**INSTRUCTIONS FOR THE TASK**
Return the entries below verbatim. Pictures stay out.
RECORDS FOR THIS TASK: Begin
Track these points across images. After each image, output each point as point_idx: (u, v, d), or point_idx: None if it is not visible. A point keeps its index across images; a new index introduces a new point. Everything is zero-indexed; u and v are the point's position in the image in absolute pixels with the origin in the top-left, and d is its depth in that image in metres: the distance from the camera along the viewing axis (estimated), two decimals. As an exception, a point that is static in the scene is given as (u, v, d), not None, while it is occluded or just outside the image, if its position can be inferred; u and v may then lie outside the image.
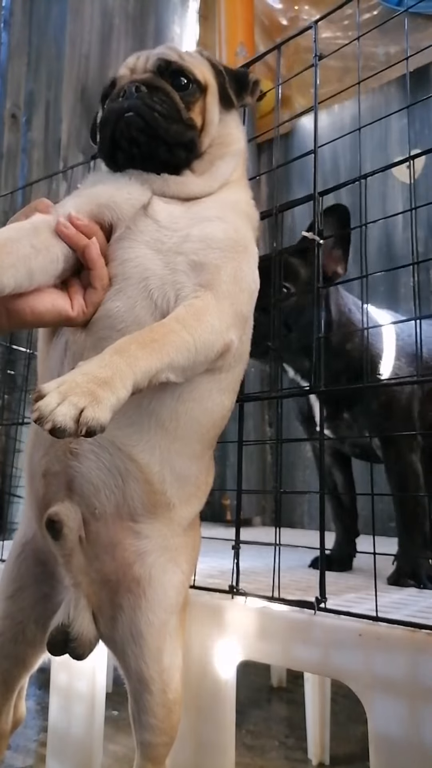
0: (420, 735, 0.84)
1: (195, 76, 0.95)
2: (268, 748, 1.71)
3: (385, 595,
RECORDS FOR THIS TASK: End
**FINISHED EXERCISE**
Track these points across images. After each image, output each point as point_idx: (u, v, d), or point_idx: None if it is not visible. A point keeps its index across images; a new index introduces a new point. Everything is zero-indexed; u and v are the point's position in the image in absolute pixels with the origin in the top-left, and d is its depth in that image in metres: the distance from the camera along the viewing axis (estimated), two decimals. As an exception, a point that is static in the scene is given as (u, v, d), not None, while it is occluded or just outside the image, if its position can be inferred; u and v may then lie outside the image.
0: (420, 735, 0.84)
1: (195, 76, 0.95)
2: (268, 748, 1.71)
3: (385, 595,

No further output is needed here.